### Task directions
Retype each line of the material below word for word; pictures stay out.

### Information provided
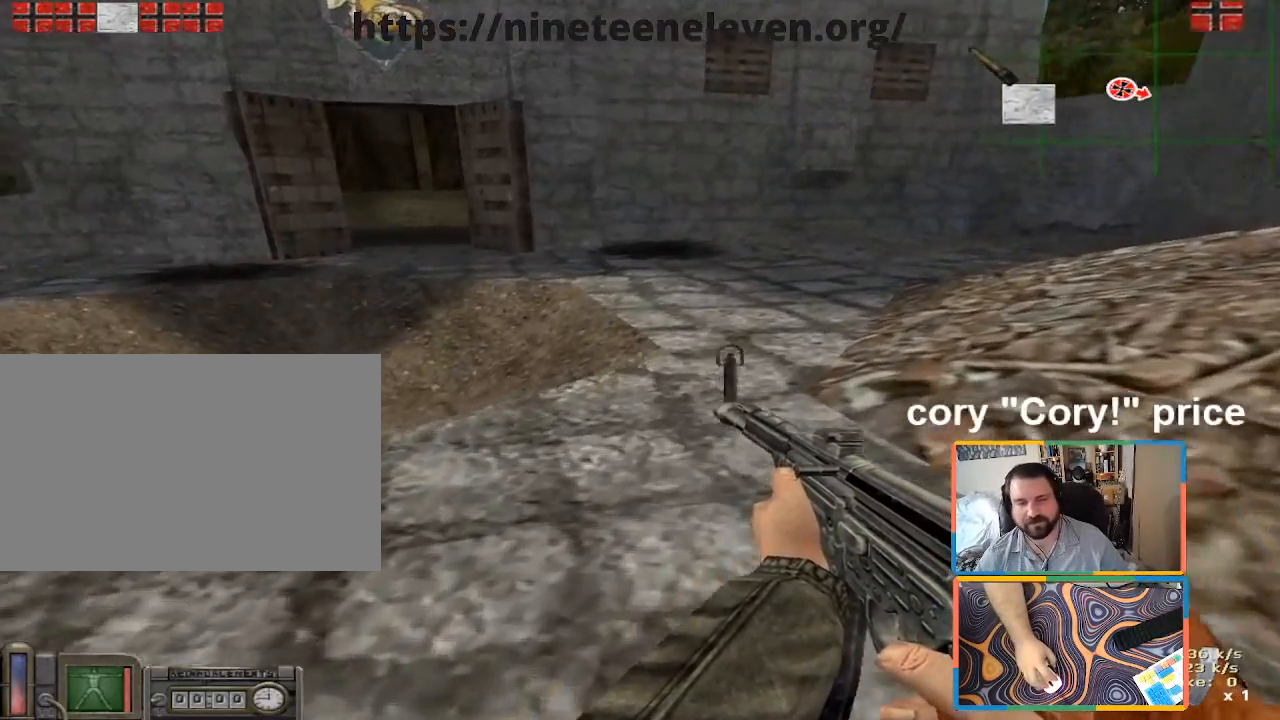
{"keys": ["ctrl", "w"], "mouse": [], "events": [[500, "w", "down"]]}
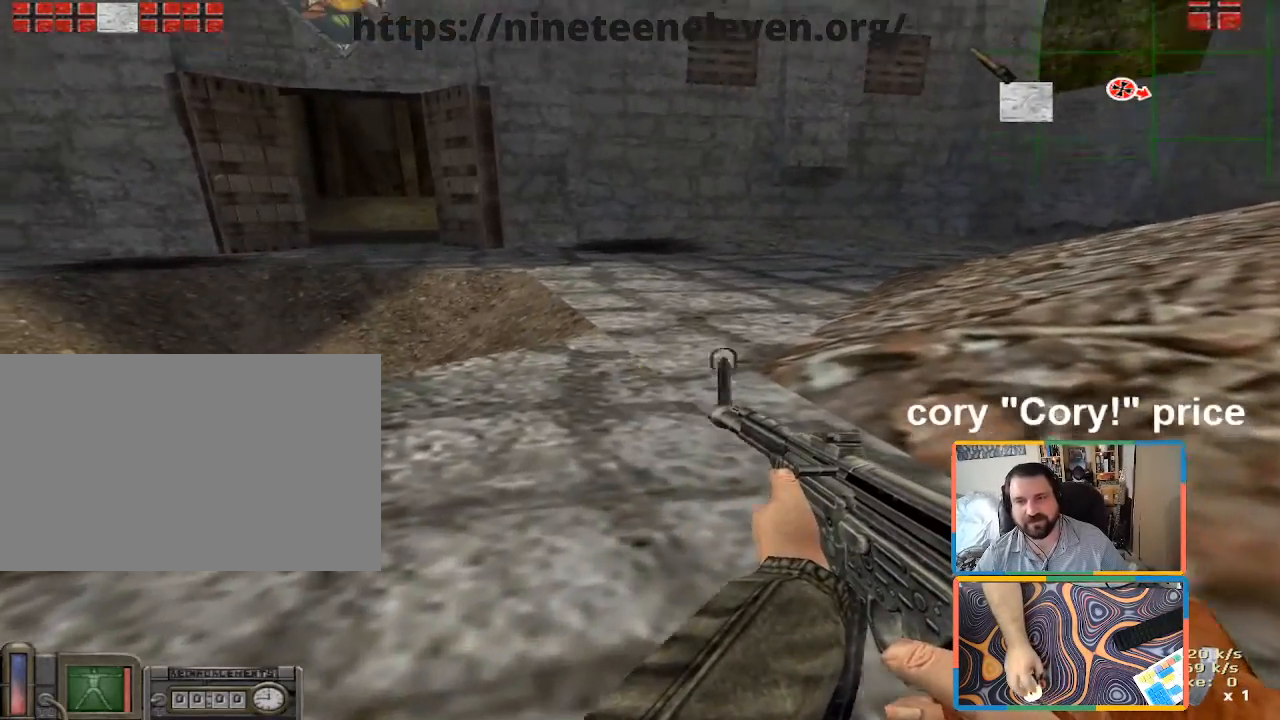
{"keys": ["d", "w"], "mouse": [], "events": [[16, "d", "down"], [66, "ctrl", "up"]]}
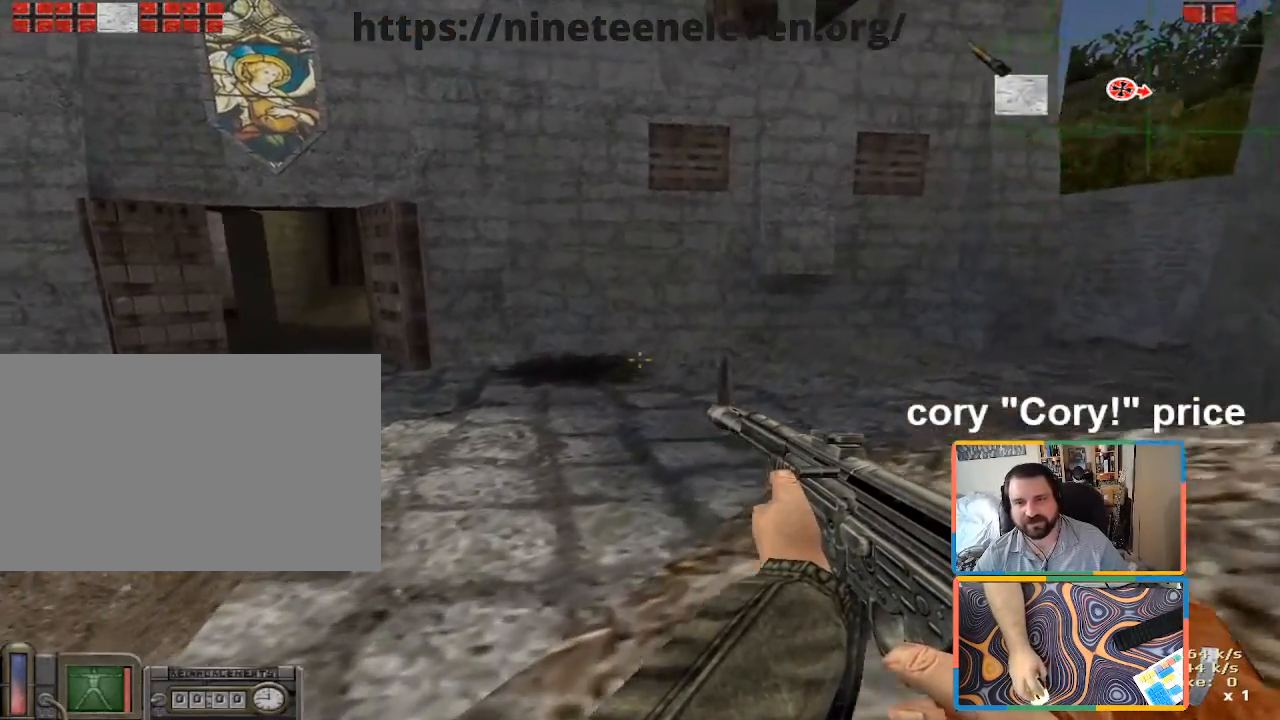
{"keys": ["d"], "mouse": [], "events": [[83, "w", "up"]]}
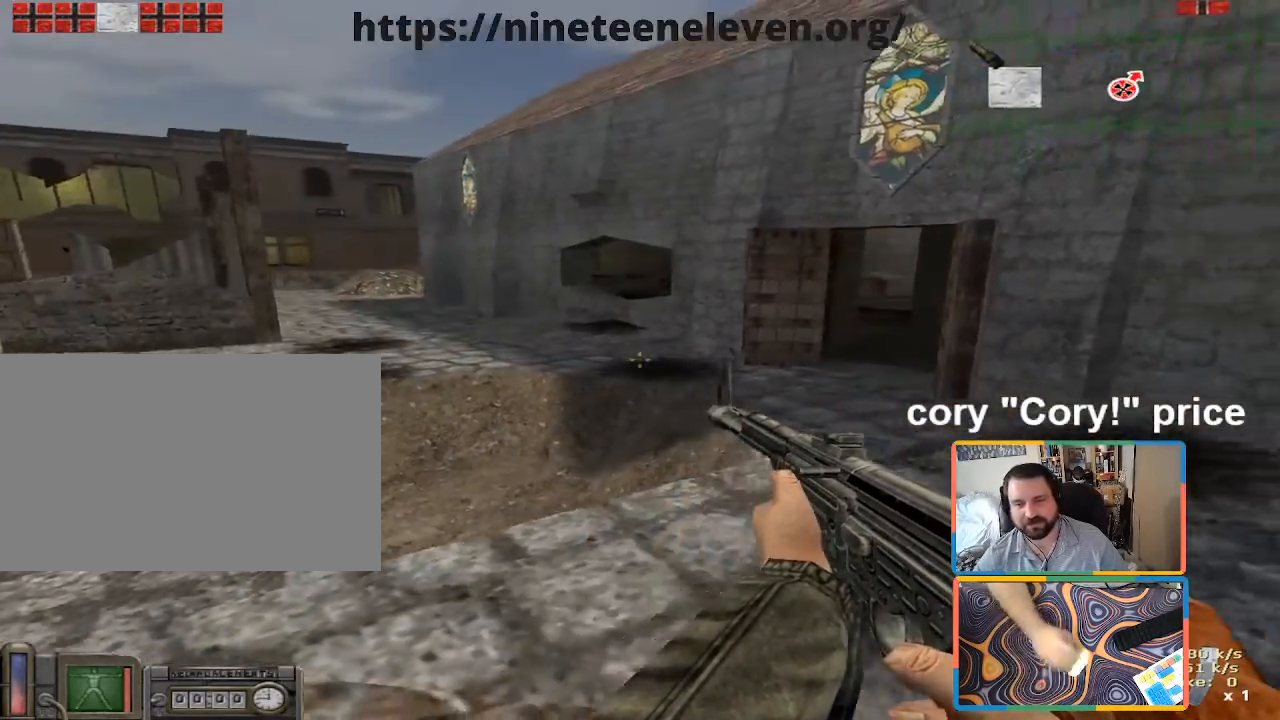
{"keys": ["d", "w"], "mouse": [], "events": [[133, "w", "down"]]}
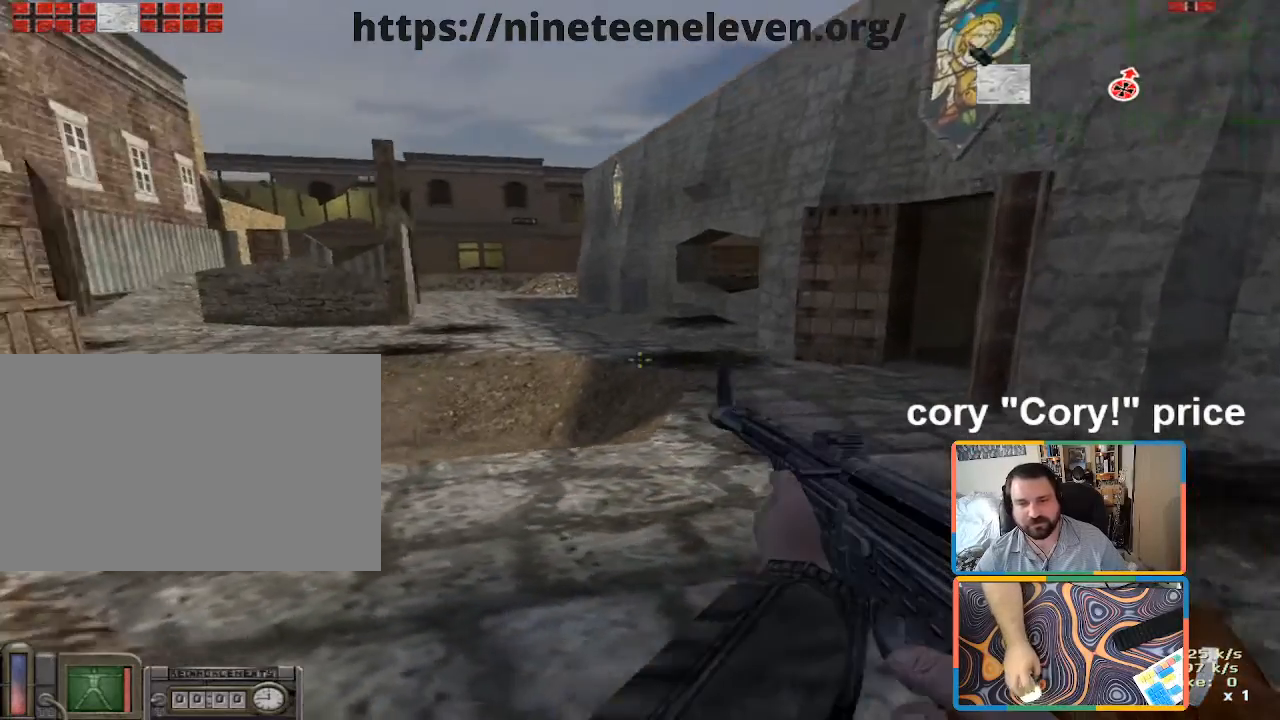
{"keys": ["d", "w"], "mouse": [], "events": [[66, "w", "up"], [350, "w", "down"]]}
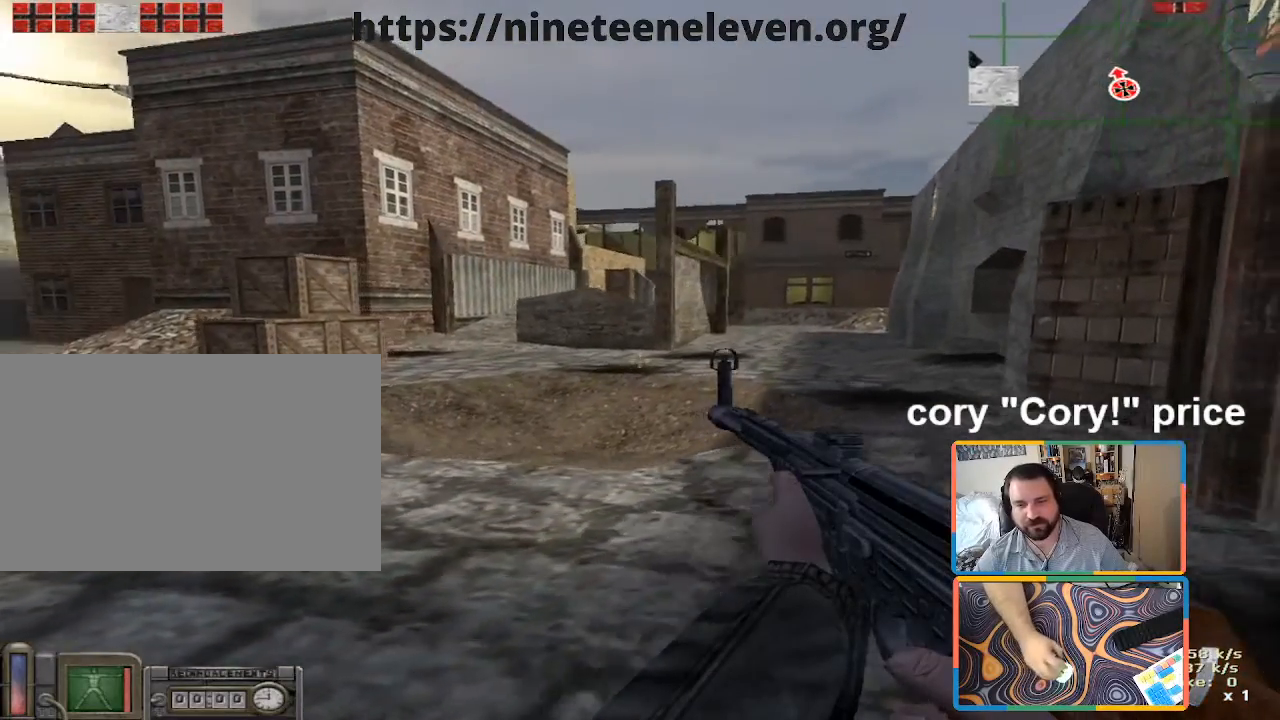
{"keys": ["ctrl", "w"], "mouse": [], "events": [[116, "ctrl", "down"], [116, "w", "up"], [166, "d", "up"], [450, "w", "down"]]}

### Response area
{"keys": ["ctrl", "w"], "mouse": [], "events": [[500, "w", "down"]]}
{"keys": ["d", "w"], "mouse": [], "events": [[16, "d", "down"], [66, "ctrl", "up"]]}
{"keys": ["d"], "mouse": [], "events": [[83, "w", "up"]]}
{"keys": ["d", "w"], "mouse": [], "events": [[133, "w", "down"]]}
{"keys": ["d", "w"], "mouse": [], "events": [[66, "w", "up"], [350, "w", "down"]]}
{"keys": ["ctrl", "w"], "mouse": [], "events": [[116, "ctrl", "down"], [116, "w", "up"], [166, "d", "up"], [450, "w", "down"]]}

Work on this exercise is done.